** Opening Exercise data block **

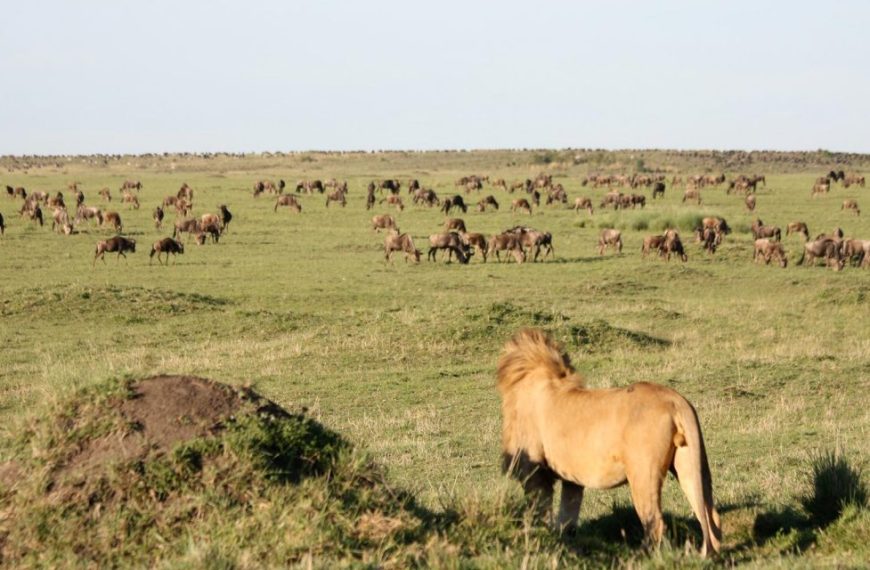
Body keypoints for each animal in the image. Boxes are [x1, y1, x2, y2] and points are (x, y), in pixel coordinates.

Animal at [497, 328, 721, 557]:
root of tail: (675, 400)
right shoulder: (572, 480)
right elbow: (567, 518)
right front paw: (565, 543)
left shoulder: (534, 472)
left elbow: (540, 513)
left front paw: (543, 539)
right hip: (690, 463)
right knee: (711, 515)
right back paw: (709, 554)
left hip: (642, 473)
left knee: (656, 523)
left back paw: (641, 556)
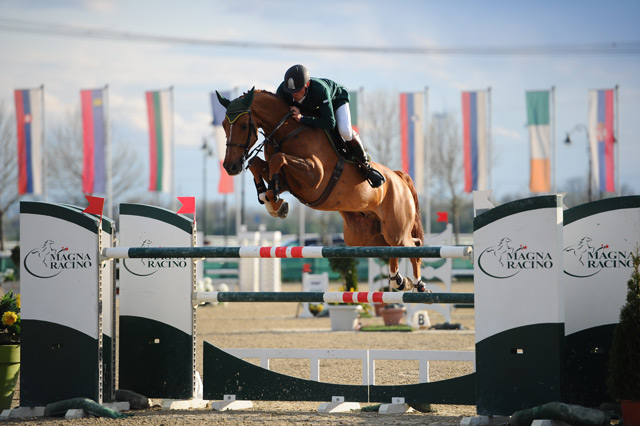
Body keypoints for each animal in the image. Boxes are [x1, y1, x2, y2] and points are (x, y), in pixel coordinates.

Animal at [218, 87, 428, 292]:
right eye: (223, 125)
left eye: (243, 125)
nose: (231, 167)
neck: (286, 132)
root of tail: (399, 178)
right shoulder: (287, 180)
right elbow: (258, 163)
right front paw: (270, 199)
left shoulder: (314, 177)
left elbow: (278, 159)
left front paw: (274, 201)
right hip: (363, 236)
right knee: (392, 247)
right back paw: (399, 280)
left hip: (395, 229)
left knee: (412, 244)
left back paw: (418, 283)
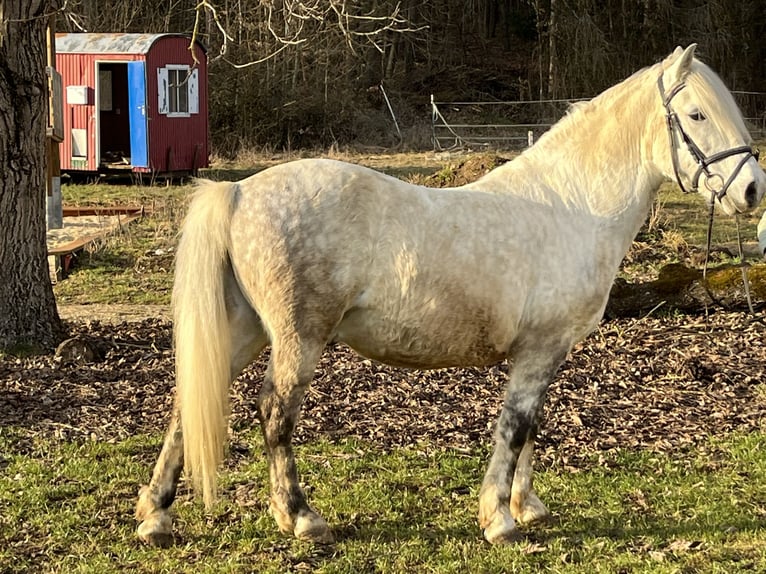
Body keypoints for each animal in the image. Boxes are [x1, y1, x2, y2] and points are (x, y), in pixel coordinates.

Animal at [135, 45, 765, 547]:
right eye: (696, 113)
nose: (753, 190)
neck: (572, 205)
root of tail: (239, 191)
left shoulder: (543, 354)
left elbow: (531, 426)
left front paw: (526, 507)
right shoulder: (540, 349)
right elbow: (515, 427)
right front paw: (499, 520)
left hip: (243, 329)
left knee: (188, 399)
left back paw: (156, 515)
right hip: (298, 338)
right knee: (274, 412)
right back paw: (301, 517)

** Closing Exercise data block **
** Opening Exercise data block **

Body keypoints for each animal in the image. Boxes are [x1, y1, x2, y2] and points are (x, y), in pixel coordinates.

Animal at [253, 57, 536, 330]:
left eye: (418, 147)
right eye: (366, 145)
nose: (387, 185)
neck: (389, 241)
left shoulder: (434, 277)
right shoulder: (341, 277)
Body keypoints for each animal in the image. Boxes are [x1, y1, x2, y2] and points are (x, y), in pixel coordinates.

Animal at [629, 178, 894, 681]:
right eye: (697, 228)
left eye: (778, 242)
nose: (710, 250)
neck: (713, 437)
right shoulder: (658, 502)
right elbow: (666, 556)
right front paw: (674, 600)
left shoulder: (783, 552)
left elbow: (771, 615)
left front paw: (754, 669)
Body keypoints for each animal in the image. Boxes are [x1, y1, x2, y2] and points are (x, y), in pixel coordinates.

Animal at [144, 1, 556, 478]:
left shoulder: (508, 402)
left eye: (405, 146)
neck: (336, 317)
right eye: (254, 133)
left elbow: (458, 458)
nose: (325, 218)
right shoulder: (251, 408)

** Closing Exercise data block **

> [Work required]
Please return the material above only from the line that holds "right elbow: (567, 518)" through the line that holds "root of tail: (399, 178)", exactly as it stands, ends included and pictures omitted.

> [Exercise result]
right elbow: (567, 518)
right front paw: (565, 543)
left shoulder: (534, 472)
left elbow: (540, 513)
left front paw: (543, 539)
right hip: (690, 463)
right knee: (711, 515)
right back paw: (709, 554)
left hip: (642, 473)
left knee: (656, 523)
left back paw: (641, 556)
Body keypoints for each animal in the image. Boxes are [x1, y1, x2, y2] and points are (x, y), in pixel coordinates.

Animal at [218, 87, 428, 292]:
right eye: (223, 125)
left eye: (243, 125)
nose: (231, 167)
neck: (286, 132)
root of tail: (399, 178)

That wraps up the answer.